Venturing deep into the underground foodie culture, New Yorker contributor Goodyear (The Oracle of Hollywood Boulevard: Poems, 2013, etc.) plunges into the world of dedicated individuals who routinely skirt the boundaries imposed by common culinary practices and tastes.
The author is no stranger to ingesting foods many would forego. During a stint in China, she ate chicken feet and consumed a seven-course meal of dog meat. When Goodyear began hanging out with extreme foodies, the type of characters who consider insects, frog fallopian tubes and horsemeat as fair game for dinner, her food boundaries expanded.
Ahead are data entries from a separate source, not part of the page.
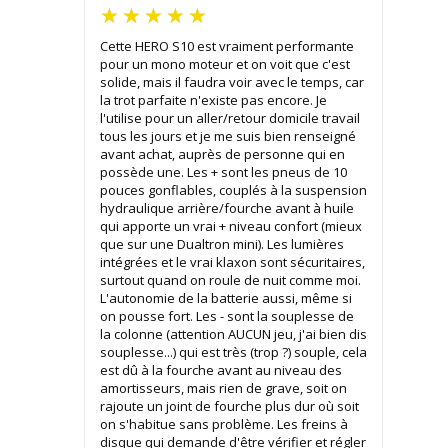
Cette HERO S10 est vraiment performante
pour un mono moteur et on voit que c'est
solide, mais il faudra voir avec le temps, car
la trot parfaite n'existe pas encore. Je
l'utilise pour un aller/retour domicile travail
tous les jours et je me suis bien renseigné
avant achat, auprès de personne qui en
possède une. Les + sont les pneus de 10
pouces gonflables, couplés à la suspension
hydraulique arrière/fourche avant à huile
qui apporte un vrai + niveau confort (mieux
que sur une Dualtron mini). Les lumières
intégrées et le vrai klaxon sont sécuritaires,
surtout quand on roule de nuit comme moi.
L'autonomie de la batterie aussi, même si
on pousse fort. Les - sont la souplesse de
la colonne (attention AUCUN jeu, j'ai bien dis
souplesse...) qui est très (trop ?) souple, cela
est dû à la fourche avant au niveau des
amortisseurs, mais rien de grave, soit on
rajoute un joint de fourche plus dur où soit
on s'habitue sans problème. Les freins à
disque qui demande d'être vérifier et régler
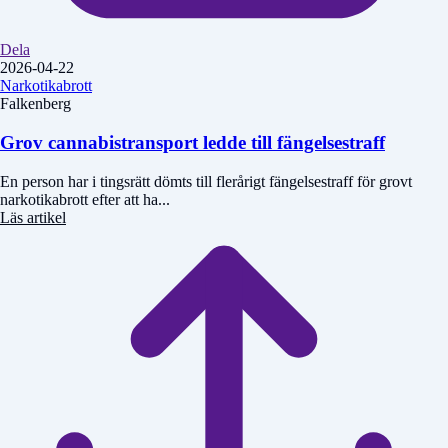
Dela
2026-04-22
Narkotikabrott
Falkenberg
Grov cannabistransport ledde till fängelsestraff
En person har i tingsrätt dömts till flerårigt fängelsestraff för grovt
narkotikabrott efter att ha...
Läs artikel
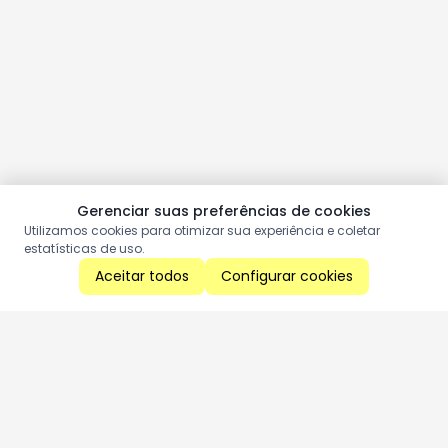
Gerenciar suas preferências de cookies
Utilizamos cookies para otimizar sua experiência e coletar
estatísticas de uso.
Aceitar todos
Configurar cookies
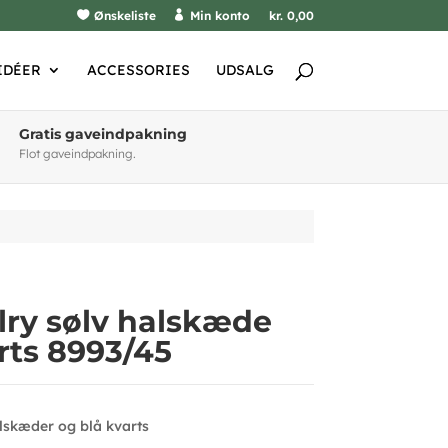
Ønskeliste
Min konto
kr. 0,00
IDÉER
ACCESSORIES
UDSALG
Gratis gaveindpakning
Flot gaveindpakning.
lry sølv halskæde
rts 8993/45
alskæder og blå kvarts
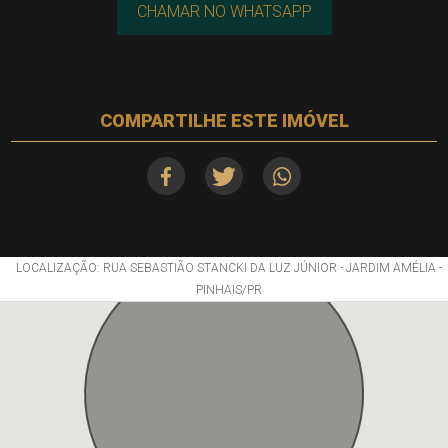
CHAMAR NO WHATSAPP
COMPARTILHE ESTE IMÓVEL
LOCALIZAÇÃO: RUA SEBASTIÃO STANCKI DA LUZ JÚNIOR - JARDIM AMÉLIA -
PINHAIS/PR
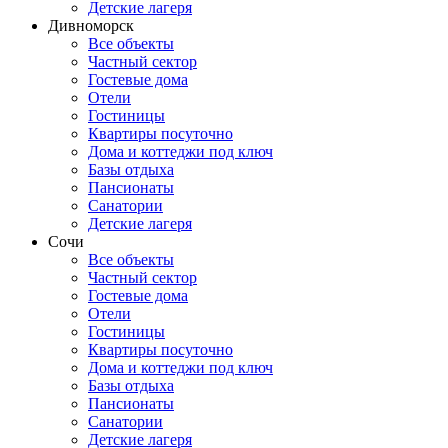
Детские лагеря
Дивноморск
Все объекты
Частный сектор
Гостевые дома
Отели
Гостиницы
Квартиры посуточно
Дома и коттеджи под ключ
Базы отдыха
Пансионаты
Санатории
Детские лагеря
Сочи
Все объекты
Частный сектор
Гостевые дома
Отели
Гостиницы
Квартиры посуточно
Дома и коттеджи под ключ
Базы отдыха
Пансионаты
Санатории
Детские лагеря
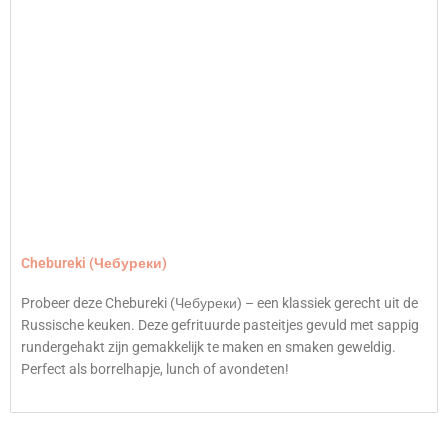
Chebureki (Чебуреки)
Probeer deze Chebureki (
Чебуреки)
– een klassiek gerecht uit de
Russische keuken. Deze gefrituurde pasteitjes gevuld met sappig
rundergehakt zijn gemakkelijk te maken en smaken geweldig.
Perfect als borrelhapje, lunch of avondeten!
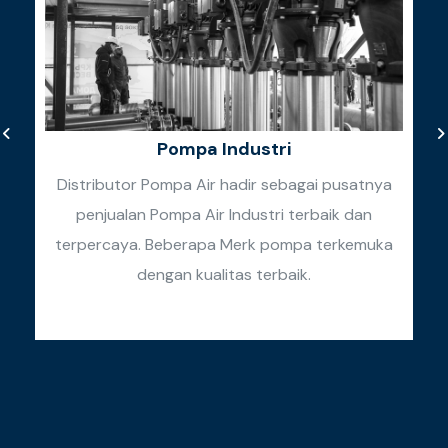
Pompa Industri
Distributor Pompa Air hadir sebagai pusatnya
penjualan Pompa Air Industri terbaik dan
k
terpercaya. Beberapa Merk pompa terkemuka
k
dengan kualitas terbaik.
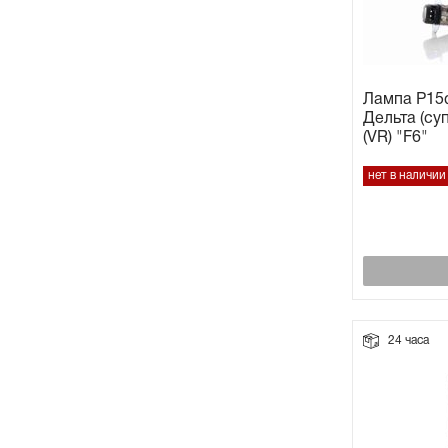
Лампа P15d
Дельта (су
(VR) "F6"
нет в наличии
24 часа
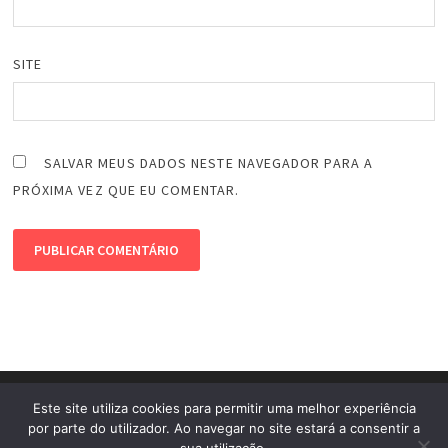
SITE
SALVAR MEUS DADOS NESTE NAVEGADOR PARA A
PRÓXIMA VEZ QUE EU COMENTAR.
Este site utiliza cookies para permitir uma melhor experiência
por parte do utilizador. Ao navegar no site estará a consentir a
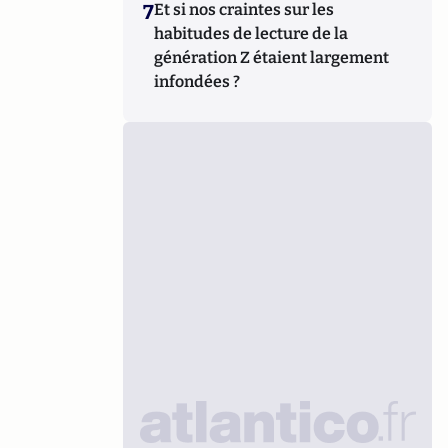
7
Et si nos craintes sur les
habitudes de lecture de la
génération Z étaient largement
infondées ?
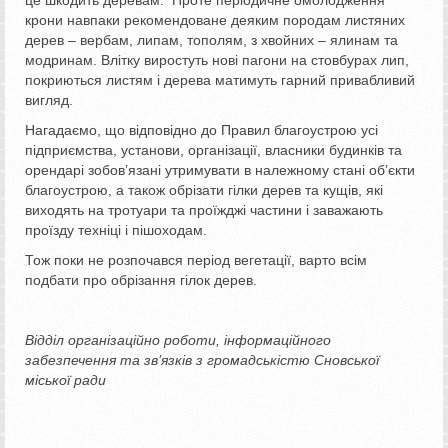
крони навпаки рекомендоване деяким породам листяних
дерев – вербам, липам, тополям, з хвойних – ялинам та
модринам. Влітку виростуть нові пагони на стовбурах лип,
покриються листям і дерева матимуть гарний привабливий
вигляд.
Нагадаємо, що відповідно до Правил благоустрою усі
підприємства, установи, організації, власники будинків та
орендарі зобов’язані утримувати в належному стані об’єкти
благоустрою, а також обрізати гілки дерев та кущів, які
виходять на тротуари та проїжджі частини і заважають
проїзду техніці і пішоходам.
Тож поки не розпочався період вегетації, варто всім
подбати про обрізання гілок дерев.
Відділ організаційно роботи, інформаційного
забезпечення та зв’язків з громадськістю
Сновської
міської ради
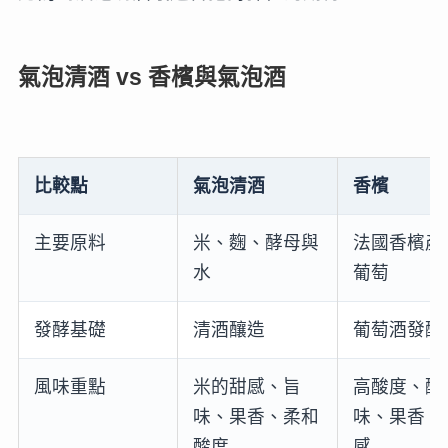
氣泡清酒 vs 香檳與氣泡酒
比較點
氣泡清酒
香檳
主要原料
米、麴、酵母與
法國香檳產
水
葡萄
發酵基礎
清酒釀造
葡萄酒發酵
風味重點
米的甜感、旨
高酸度、酵
味、果香、柔和
味、果香、
酸度
感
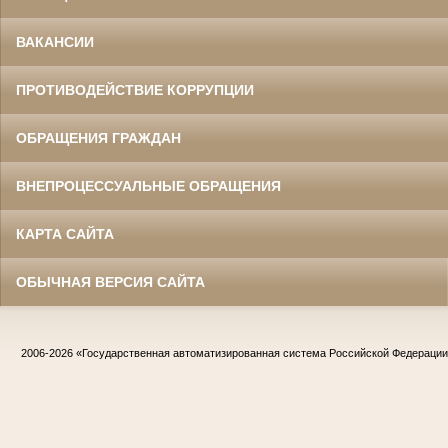
ВАКАНСИИ
ПРОТИВОДЕЙСТВИЕ КОРРУПЦИИ
ОБРАЩЕНИЯ ГРАЖДАН
ВНЕПРОЦЕССУАЛЬНЫЕ ОБРАЩЕНИЯ
КАРТА САЙТА
ОБЫЧНАЯ ВЕРСИЯ САЙТА
2006-2026
«Государственная автоматизированная система Российской Федераци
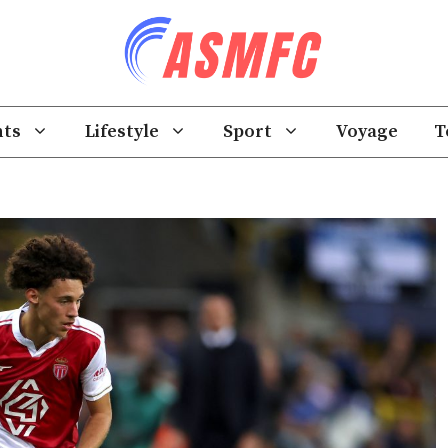
ts
Lifestyle
Sport
Voyage
T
A dish composed of “slippery jellyfish in sesame-oil vinaigrette, and a raw oyster, poached quail egg, and crab guts, meant to be slurped together in one viscous spoonful” provided the author with an example of the “quiver on quiver on quiver” characterizing the “convergence of the disgusting and the sublime typical of so much foodie food.” Goodyear skillfully stitches together the philosophical, psychological and legal underpinnings of this emerging movement with the stories of those consumers who seek out the sometimes-bizarre foods. She explores bits of culinary history, how culture plays a role in what’s acceptable to eat and the ethical lines some individuals won’t cross when it comes to exotic eating. The author visited underground pop-up restaurants, which combine “the raucous dinner with random tablemates, and the self-conscious staging of an elevated social interaction,” and she spent time with the chefs who routinely traverse the outer limits of America’s new food landscape. One chef, irate at the amount of waste in the meat industry, believes meat eating mustn’t be easy but should force people to confront their food choices. Chris Cosentino, a well-known chef among adventurous eaters, “started serving the parts Americans no longer wanted to eat: spleens and blood and sperm; lungs, lips and livers.”
Goodyear’s exploration of this engrossing and morally complex topic provides a solid footing for hearty conversations.